Als junge Frau, nach dem Abitur, verbrachte ich einige Zeit auf den Philippinen, wo ich mehrere Monate an einem wunderschönen Strand leben durfte. Da ich für die dortigen Kinder als – anders aussehende – Ausländerin einen ungewohnten Anblick bot, war ich oft von ihnen umringt und sie machten Späße mit mir (und wahrscheinlich auch über mich) und ich ließ mir von ihnen Alltagswörter der Sprache der dortigen Region beibringen. Was mich damals besonders faszinierte, war, dass die Kinder oft Stunden lang mit Dingen spielten, die sie am Strand fanden: Kleine Zweige, verrostete Dosen, Steine et cetera. Bei den meisten konnte ich davon ausgehen, dass sie zu Hause auch nicht wirklich mehr Spielzeug hatten. Manchmal geht mir dieses Bild durch den Kopf, wenn ich hier in Deutschland Kinderzimmer sehe, die mit Spielzeug mehr als überfüllt sind. – Kürzlich hatte ich die Gelegenheit, einem fünfjährigen Jungen beim Spielen in einem Café zuzusehen. Ich war fasziniert, was er im Spiel mit einer kleinen Serie von Kakteen in Töpfen und ein paar grünen Deko-Früchten an Geschichten hervor zauberte. Die Kakteen hatten alle, entsprechend ihrer äußeren Charakteristik, Namen bekommen, den Deko-Früchten wurden Persönlichkeiten zugeordnet. Alle diese ,Beteiligten‘ waren über mehr als eine 3/4 Stunde in Handlungen eingebunden, die von intensivem Dialog begleitet wurden, orchestriert vom spielenden Jungen. Als Logopädin (und Mensch) machte es mich glücklich, dies zu sehen. Es gibt sie nämlich noch, die Kinder, die sich nur durch das, was da ist, inspirieren lassen und in die Welt der eigenen Phantasie eintauchen. Mir erscheint es wichtig, dass wir als Eltern, Großeltern, Onkel, Tanten, Erzieherinnen und Erzieher und Therapeuten dies ermöglichen und nicht dem Irrtum erliegen, unsere Kinder, Enkel, Nichten, Neffen und sonst anvertrauten Kinder einem ,Dauerbeschuss‘ von Entertainment auszusetzen.
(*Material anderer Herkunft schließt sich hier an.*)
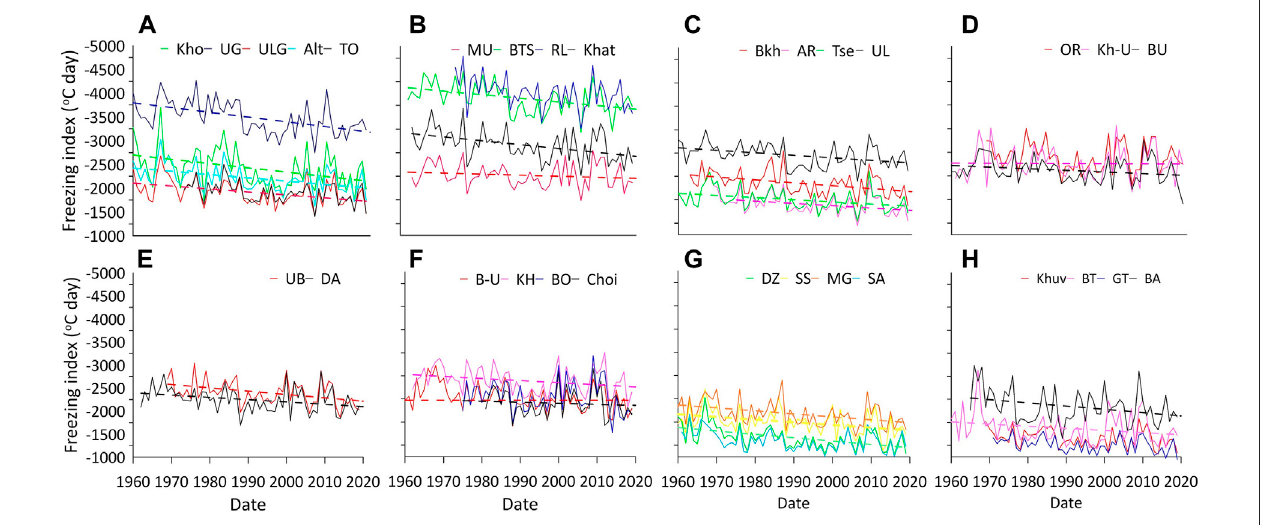
FIGURE 3 | Freezing index for 30 meteorological stations: (A) Altai mountains, (B) Khuvsgul Mountains, (C) Khangai mountains, (D) Orkhon and Selenge river valleys, (E) Khentii mountains, (F) Dornod steppe, (G) Gobi zone, and (H) Desert zone, respectively. The dashed lines show the linear trends, with colors matching the time series.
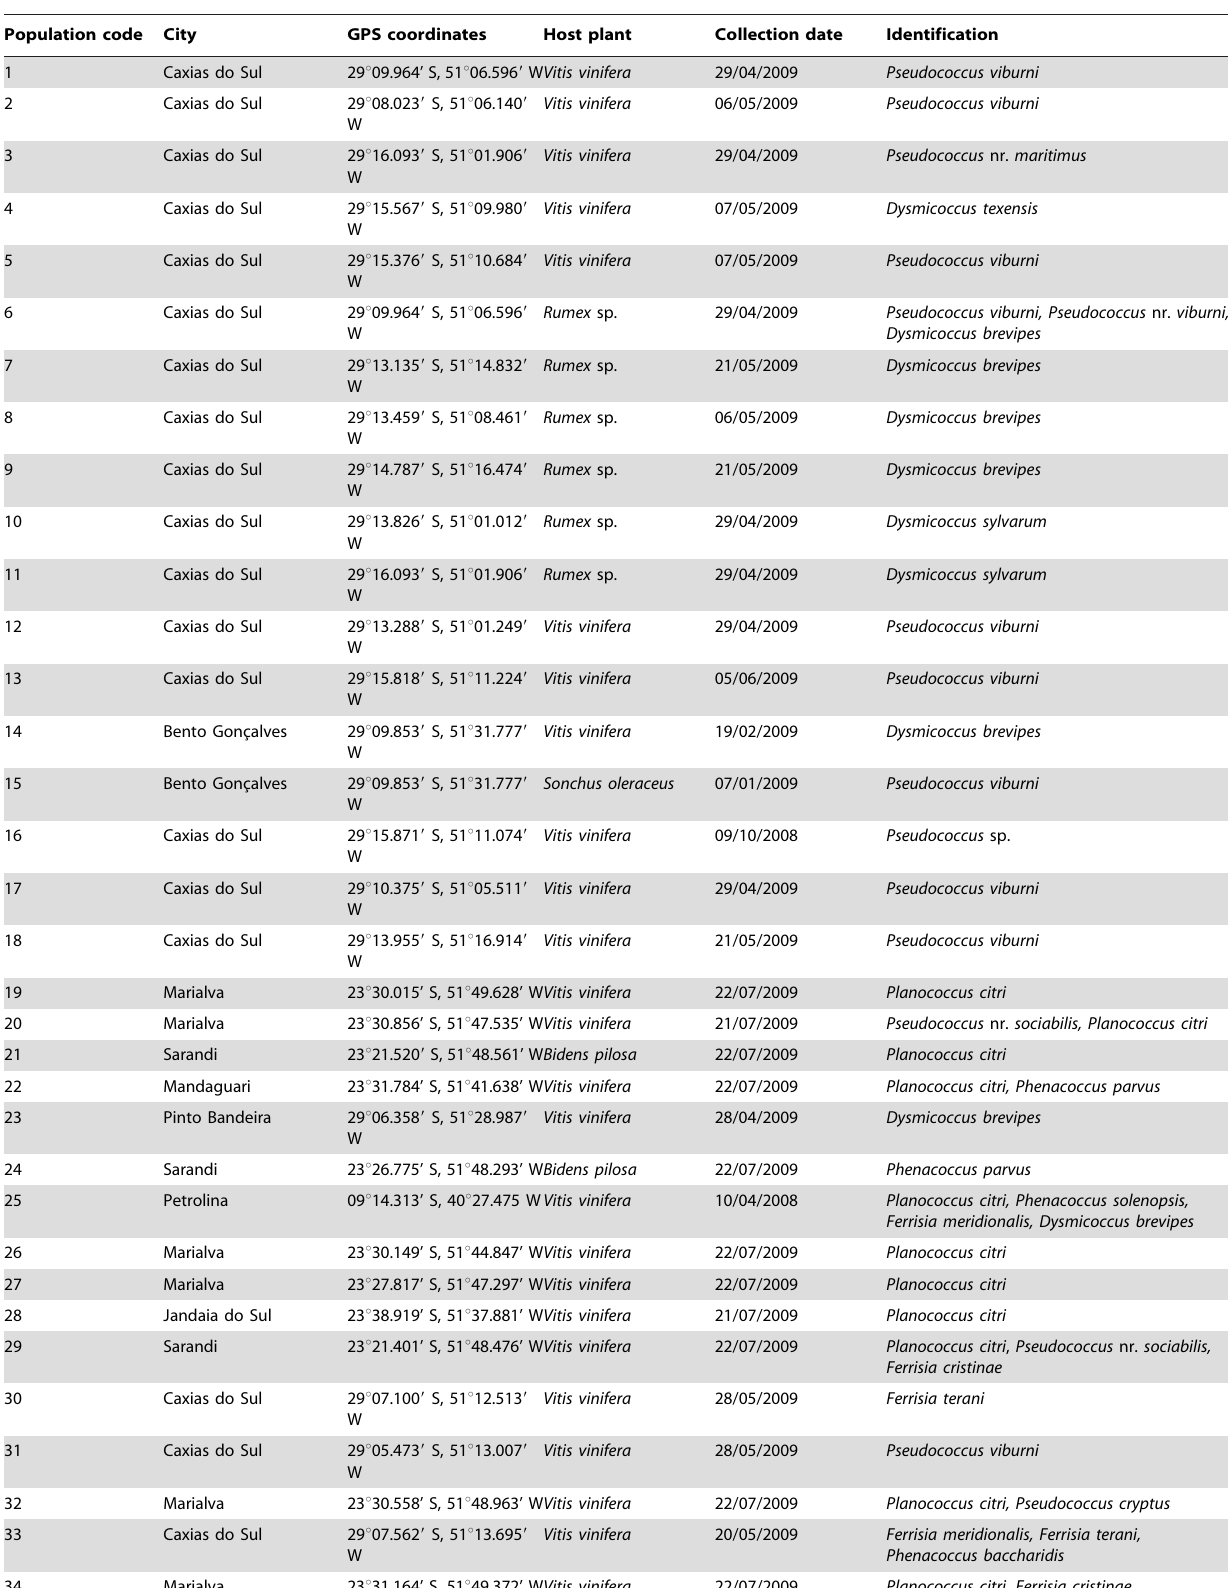
Table 1. List of populations sampled: Population code, geographic origin and host origin of the samples.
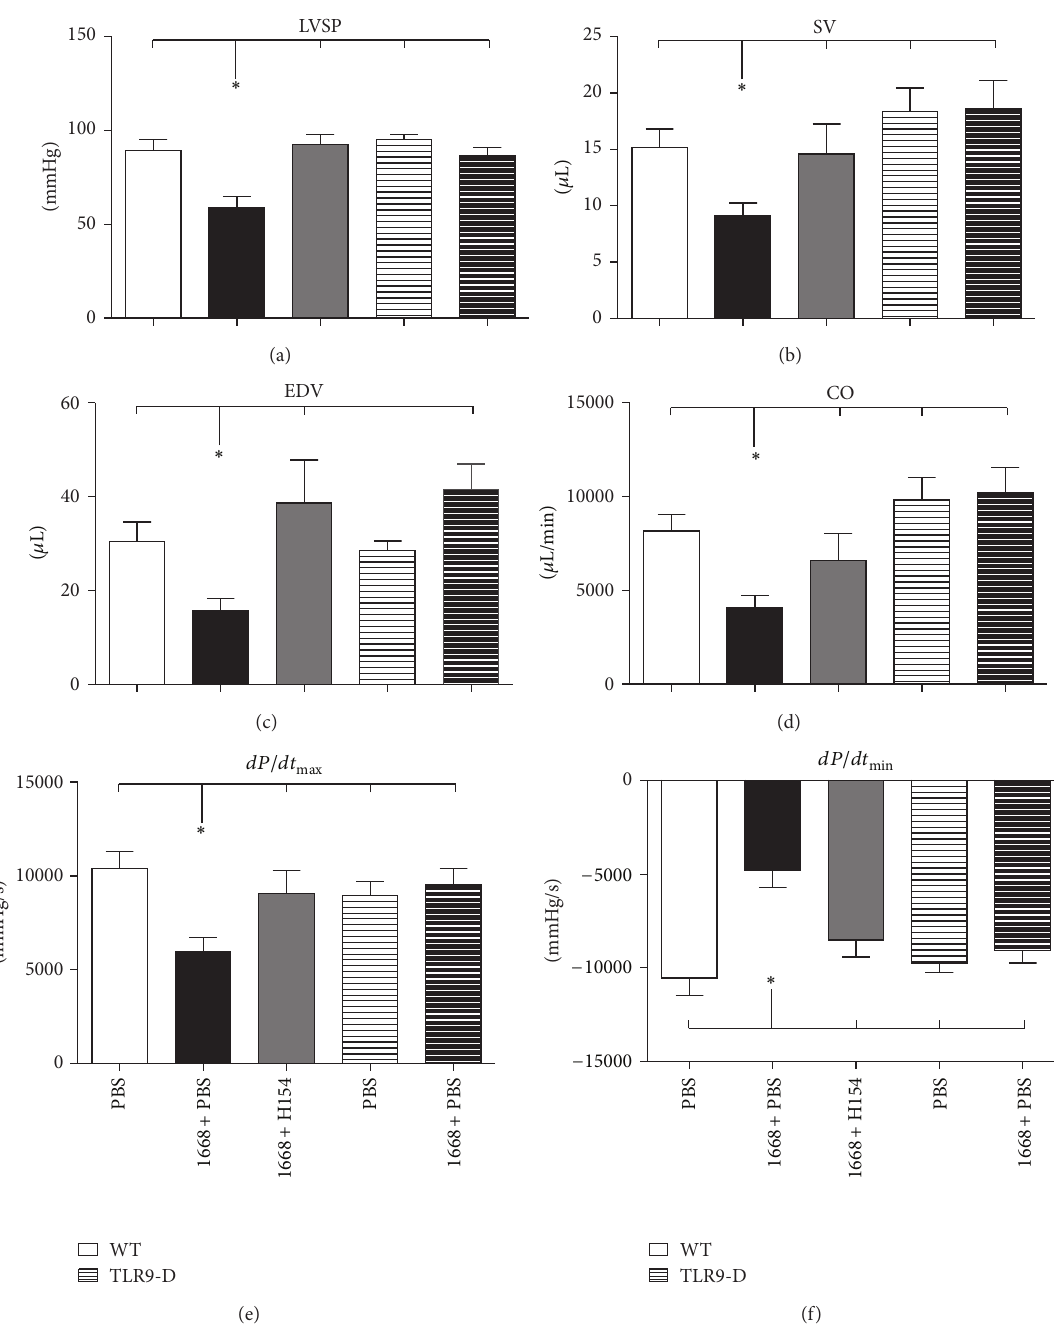
Figure 4: (a)–(f) Hemodynamic parameters, (a) left ventricular systolic pressure (LVSP), (b) stroke volume (SV), (c) end-diastolic volume (EDV), (d) cardiac output (CO), (e) velocity of pressure increase (dP / dt max ), and (f) velocity of pressure decrease (dP / dt min ) monitored with a pressure-volume catheter 6 h after stimulation with the TLR9 agonist 1668-thioate. Bars of TLR9-D are striated (mean ± SEM; 𝑛 = 8 /group, ∗ 𝑃 < 0.05 ; ∗ also indicates the significant group).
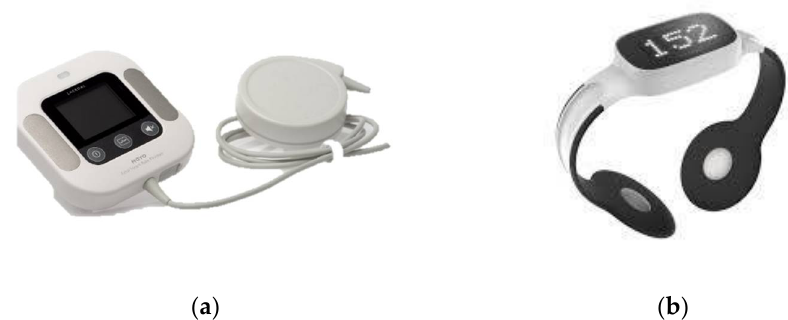
Figure 1. Moyo fetal heart rate monitor ( a ) and NeoBeat heart rate meter ( b ).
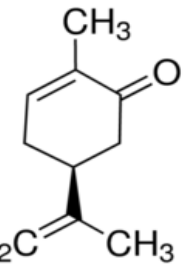
Figure 1. Chemical structure of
Natürlich spricht nichts gegen Spielzeug und auch der Umgang mit Medien ist selbstverständlich wichtig, aber die Fähigkeit zu fördern, sich auch hin und wieder mit sich selbst und dem zu beschäftigen, was sich gerade anbietet, so einfach es sein mag, erscheint mir auch sehr wichtig, nicht nur, um Sprache kreativ zu nutzen und das Geschichtenerzählen zu erproben, sondern für die Persönlichkeitsentwicklung.